Felix opened his eyes and, for the first time, observed how bright the stars were that night. The Sagittarius constellation embellished the southern sky- a centaur pulling a bow. In the Bibliotheca, the blessed philosopher Appolodorus rejected constellations as gods.

‘Seek not the vaunted verse of the cycle,’ he wrote, ‘but look within, and you shall find all of what you see is in the image of Aion and Sol.’

Felix had read the book from cover to cover while preparing to take part in the Labors. ‘What would the progenitor of the gods think of this misadventure?’ he wondered.

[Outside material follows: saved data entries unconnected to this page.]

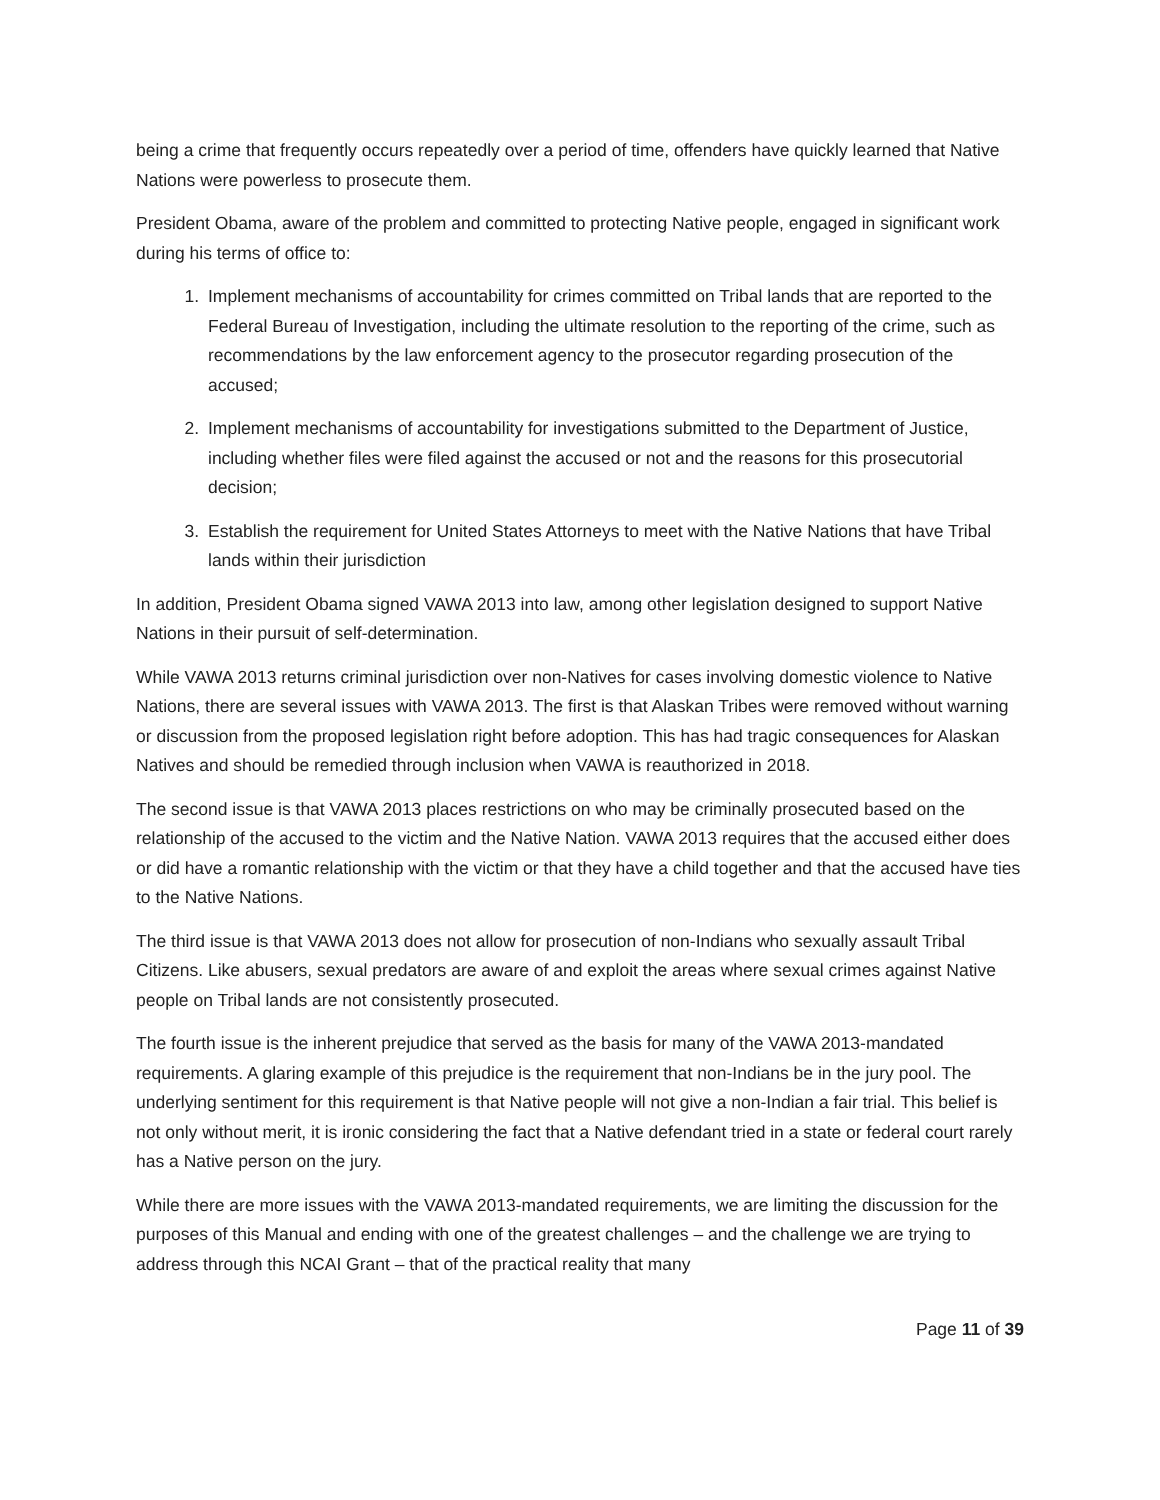being a crime that frequently occurs repeatedly over a period of time, offenders have quickly learned that Native Nations were powerless to prosecute them.
President Obama, aware of the problem and committed to protecting Native people, engaged in significant work during his terms of office to:
1. Implement mechanisms of accountability for crimes committed on Tribal lands that are reported to the Federal Bureau of Investigation, including the ultimate resolution to the reporting of the crime, such as recommendations by the law enforcement agency to the prosecutor regarding prosecution of the accused;
2. Implement mechanisms of accountability for investigations submitted to the Department of Justice, including whether files were filed against the accused or not and the reasons for this prosecutorial decision;
3. Establish the requirement for United States Attorneys to meet with the Native Nations that have Tribal lands within their jurisdiction
In addition, President Obama signed VAWA 2013 into law, among other legislation designed to support Native Nations in their pursuit of self-determination.
While VAWA 2013 returns criminal jurisdiction over non-Natives for cases involving domestic violence to Native Nations, there are several issues with VAWA 2013. The first is that Alaskan Tribes were removed without warning or discussion from the proposed legislation right before adoption. This has had tragic consequences for Alaskan Natives and should be remedied through inclusion when VAWA is reauthorized in 2018.
The second issue is that VAWA 2013 places restrictions on who may be criminally prosecuted based on the relationship of the accused to the victim and the Native Nation. VAWA 2013 requires that the accused either does or did have a romantic relationship with the victim or that they have a child together and that the accused have ties to the Native Nations.
The third issue is that VAWA 2013 does not allow for prosecution of non-Indians who sexually assault Tribal Citizens. Like abusers, sexual predators are aware of and exploit the areas where sexual crimes against Native people on Tribal lands are not consistently prosecuted.
The fourth issue is the inherent prejudice that served as the basis for many of the VAWA 2013-mandated requirements. A glaring example of this prejudice is the requirement that non-Indians be in the jury pool. The underlying sentiment for this requirement is that Native people will not give a non-Indian a fair trial. This belief is not only without merit, it is ironic considering the fact that a Native defendant tried in a state or federal court rarely has a Native person on the jury.
While there are more issues with the VAWA 2013-mandated requirements, we are limiting the discussion for the purposes of this Manual and ending with one of the greatest challenges – and the challenge we are trying to address through this NCAI Grant – that of the practical reality that many
Page 11 of 39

He saw Niobe lying flat on her back as well, unhurt. The fall was treacherous and would kill a mortal. However, they were a god and a goddess. Felix was a princep, the lowest in the hierarchy of divine beings living on Mt. Radomir. Niobe was a position higher- a prior. Regardless, they had divine protection granted by titans and were immune to injury. If you run a sharp blade against a princep’s arm, the blade would lose its edge. Only those weapons imbued with stronger divinity, or corruption, could remotely scratch a divine being. Therefore, even after suffering a deathly drop from the sky, the two were unscathed. Even their clothes seemed as good as new.